We go to Serpukhov, a place that sees little foreigners. It recently got inducted into the golden ring, the name of cities that have special tours, this year. Everyone just assumes everyone is from around there, or at least from Russia.
My brother and I were swinging on the swings. My shirt stuck to my back, the sky was blue, with fluffy clouds overhead. A cloud passed, throwing us into shade. A boy and a girl came to the playground. The boy was tapping away at a phone. The girl occupied herself with the seesaw.
After a while we did the usual introductions, and maybe because of our small accents and stumbles, they asked us where we were from.
It felt like I was walking around with a sign on my forehead that read, “American.”
Maybe I could lie and say I’m from Kyrgyzstan–technically true, my mother grew up there–but I didn’t know any Kyrgyz and what if they asked? So after a second of deliberation, I reluctantly said it.
“I’m from America.” My brother liked the attention they gave us then, their faces had a look of almost-masked shock, changing into a calculating look. Like, “What questions do you think we can get away with?” I gritted my teeth and hoped my brother didn’t say anything silly.
“What type of car do you have?” The boy started.

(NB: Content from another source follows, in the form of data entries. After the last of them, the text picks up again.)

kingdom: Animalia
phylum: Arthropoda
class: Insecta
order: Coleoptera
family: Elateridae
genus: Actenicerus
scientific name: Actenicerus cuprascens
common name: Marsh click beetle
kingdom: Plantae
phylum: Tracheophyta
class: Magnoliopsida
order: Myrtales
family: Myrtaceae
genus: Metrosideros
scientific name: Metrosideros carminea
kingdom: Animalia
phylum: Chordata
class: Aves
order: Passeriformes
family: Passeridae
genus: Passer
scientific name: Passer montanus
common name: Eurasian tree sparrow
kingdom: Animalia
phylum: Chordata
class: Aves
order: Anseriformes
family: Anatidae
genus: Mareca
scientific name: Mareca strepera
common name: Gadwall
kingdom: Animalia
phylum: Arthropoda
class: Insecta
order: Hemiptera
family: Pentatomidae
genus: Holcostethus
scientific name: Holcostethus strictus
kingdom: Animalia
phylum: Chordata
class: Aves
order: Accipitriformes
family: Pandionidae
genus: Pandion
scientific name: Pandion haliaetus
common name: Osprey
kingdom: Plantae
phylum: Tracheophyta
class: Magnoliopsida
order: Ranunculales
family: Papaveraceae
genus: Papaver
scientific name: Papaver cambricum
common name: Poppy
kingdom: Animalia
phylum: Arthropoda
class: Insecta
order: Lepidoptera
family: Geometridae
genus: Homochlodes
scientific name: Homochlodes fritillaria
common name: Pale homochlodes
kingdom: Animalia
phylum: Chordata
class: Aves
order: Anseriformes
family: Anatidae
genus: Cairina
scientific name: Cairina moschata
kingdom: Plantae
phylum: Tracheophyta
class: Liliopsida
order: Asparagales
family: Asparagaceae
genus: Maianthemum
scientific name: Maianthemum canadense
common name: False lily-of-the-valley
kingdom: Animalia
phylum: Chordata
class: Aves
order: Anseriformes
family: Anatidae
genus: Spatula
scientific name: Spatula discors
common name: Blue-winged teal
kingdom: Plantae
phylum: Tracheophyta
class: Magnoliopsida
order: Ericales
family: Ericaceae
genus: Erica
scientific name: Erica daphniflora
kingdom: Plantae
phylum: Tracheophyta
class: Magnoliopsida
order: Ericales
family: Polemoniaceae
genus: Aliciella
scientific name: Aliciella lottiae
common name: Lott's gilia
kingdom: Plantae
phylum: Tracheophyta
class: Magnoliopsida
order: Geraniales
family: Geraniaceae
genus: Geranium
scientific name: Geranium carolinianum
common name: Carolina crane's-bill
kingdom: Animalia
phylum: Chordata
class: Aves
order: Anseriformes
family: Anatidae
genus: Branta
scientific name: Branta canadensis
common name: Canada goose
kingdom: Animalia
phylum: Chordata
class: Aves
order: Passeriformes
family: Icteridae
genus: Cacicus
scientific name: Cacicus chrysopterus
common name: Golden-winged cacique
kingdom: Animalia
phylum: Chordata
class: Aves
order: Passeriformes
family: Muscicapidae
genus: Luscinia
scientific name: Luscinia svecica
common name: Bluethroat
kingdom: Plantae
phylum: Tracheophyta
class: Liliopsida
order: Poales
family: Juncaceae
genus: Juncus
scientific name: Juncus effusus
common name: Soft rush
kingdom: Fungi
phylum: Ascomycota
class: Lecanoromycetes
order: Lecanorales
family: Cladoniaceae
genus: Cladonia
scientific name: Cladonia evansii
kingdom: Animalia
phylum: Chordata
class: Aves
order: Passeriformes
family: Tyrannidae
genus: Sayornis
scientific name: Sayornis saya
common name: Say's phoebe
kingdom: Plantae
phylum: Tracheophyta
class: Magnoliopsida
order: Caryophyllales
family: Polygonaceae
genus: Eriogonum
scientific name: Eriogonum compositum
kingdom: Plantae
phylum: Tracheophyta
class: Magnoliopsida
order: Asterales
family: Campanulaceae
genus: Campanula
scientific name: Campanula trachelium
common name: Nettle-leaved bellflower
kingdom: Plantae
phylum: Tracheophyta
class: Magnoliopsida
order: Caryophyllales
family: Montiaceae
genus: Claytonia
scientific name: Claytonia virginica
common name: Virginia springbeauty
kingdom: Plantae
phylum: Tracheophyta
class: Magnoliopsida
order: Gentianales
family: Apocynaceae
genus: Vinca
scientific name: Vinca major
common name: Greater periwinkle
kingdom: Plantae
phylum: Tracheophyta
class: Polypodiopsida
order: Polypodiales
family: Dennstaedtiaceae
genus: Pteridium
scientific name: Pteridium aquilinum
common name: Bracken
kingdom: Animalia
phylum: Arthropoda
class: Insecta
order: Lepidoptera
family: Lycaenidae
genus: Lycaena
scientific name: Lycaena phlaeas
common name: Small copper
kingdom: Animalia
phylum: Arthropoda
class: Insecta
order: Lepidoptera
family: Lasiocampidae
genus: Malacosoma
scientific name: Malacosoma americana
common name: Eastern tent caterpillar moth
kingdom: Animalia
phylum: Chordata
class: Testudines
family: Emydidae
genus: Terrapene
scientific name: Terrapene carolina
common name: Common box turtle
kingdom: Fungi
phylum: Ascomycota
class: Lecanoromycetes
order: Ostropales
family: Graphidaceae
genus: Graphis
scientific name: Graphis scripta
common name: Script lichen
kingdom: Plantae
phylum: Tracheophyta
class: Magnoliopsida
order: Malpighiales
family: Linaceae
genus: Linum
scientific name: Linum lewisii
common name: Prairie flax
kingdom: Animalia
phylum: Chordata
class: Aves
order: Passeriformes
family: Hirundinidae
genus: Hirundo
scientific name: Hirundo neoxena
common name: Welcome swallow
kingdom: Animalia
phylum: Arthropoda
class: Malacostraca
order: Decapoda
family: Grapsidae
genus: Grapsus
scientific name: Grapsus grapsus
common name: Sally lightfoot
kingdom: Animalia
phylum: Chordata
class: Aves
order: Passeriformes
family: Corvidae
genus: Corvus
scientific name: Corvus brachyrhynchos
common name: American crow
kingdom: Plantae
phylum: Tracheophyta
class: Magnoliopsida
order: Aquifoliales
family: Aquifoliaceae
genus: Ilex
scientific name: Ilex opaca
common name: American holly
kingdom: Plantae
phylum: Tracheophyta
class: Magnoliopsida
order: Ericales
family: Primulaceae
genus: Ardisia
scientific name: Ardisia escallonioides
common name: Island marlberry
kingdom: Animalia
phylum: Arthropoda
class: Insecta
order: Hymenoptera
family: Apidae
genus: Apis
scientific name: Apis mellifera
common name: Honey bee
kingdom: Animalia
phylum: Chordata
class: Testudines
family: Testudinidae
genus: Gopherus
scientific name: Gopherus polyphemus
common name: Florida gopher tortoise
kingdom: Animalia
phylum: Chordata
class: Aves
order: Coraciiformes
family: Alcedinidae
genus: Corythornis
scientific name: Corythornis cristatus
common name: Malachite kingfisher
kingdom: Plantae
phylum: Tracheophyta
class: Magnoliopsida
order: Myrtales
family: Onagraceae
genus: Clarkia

“A Honda.” If I had met someone from a country I had never been to, I would ask more interesting questions, like about the differences in weather, or what language is spoken.
“Hmmm, well I guess that’s a respectable car.” He peered at me disapprovingly, as if saying, do better. “What car does your mom drive?”
“We only have one car.” I said. Staring at me in shock, he swiftly changed to another topic.
“Who is cooler, Obama or Putin?” Honestly, I can’t remember what I answered. I wanted to fit in, so I struggled with the question.
Either way, he wouldn’t believe me. All he would remember from that exchange was that we were Americans. I hated it. All I wanted was to be “normal.” There, in Russia, I will always be the odd one out.
“Anton!” I called my brother. “We have to get home, sorry.” I told him. He started to protest, but I took him by the arm, leading him away from their piercing eyes, looking at me like I was an elaborate vase on display. But they weren’t looking at how intricate and colorful the vase was. They were looking at the price tag.
Hurrying into the apartment I quickly shut the door behind us. My grandmother’s apartment was small, so I got to the window quickly.
Stealing glances, I saw they were still there. I would go outside to play only when they were gone.
I flopped onto the couch. Most kids I had met in Russia were perfectly nice. They would let it drop after I would explain, “We are visiting our grandmother.” I would tell my brother, “Don’t say anything about where we are from, let me talk if they ask.”
When we go to Moscow or other cities, it isn’t strange to see someone who isn’t Russian. But every so often, a person will stare at you, or come up to you and tell you that they have never met an American before. That hurts.
I don’t want to be singled out like that. Can’t people understand I’m just like them?
Later, I found myself thinking about those kids, and what they had said. In America, I never shy away from the fact that I’m Russian. Why should this be any different? I was tired of evading questions.
When I go back again, I will rise up. I am American. But no less Russian. I hope I can summon the courage not to hide. I won’t tell everyone, shouting it around the street, but if someone asks, I won’t tell a half-truth like I have before. I am proud, and I hope I can teach my brother to rise up and be proud, too.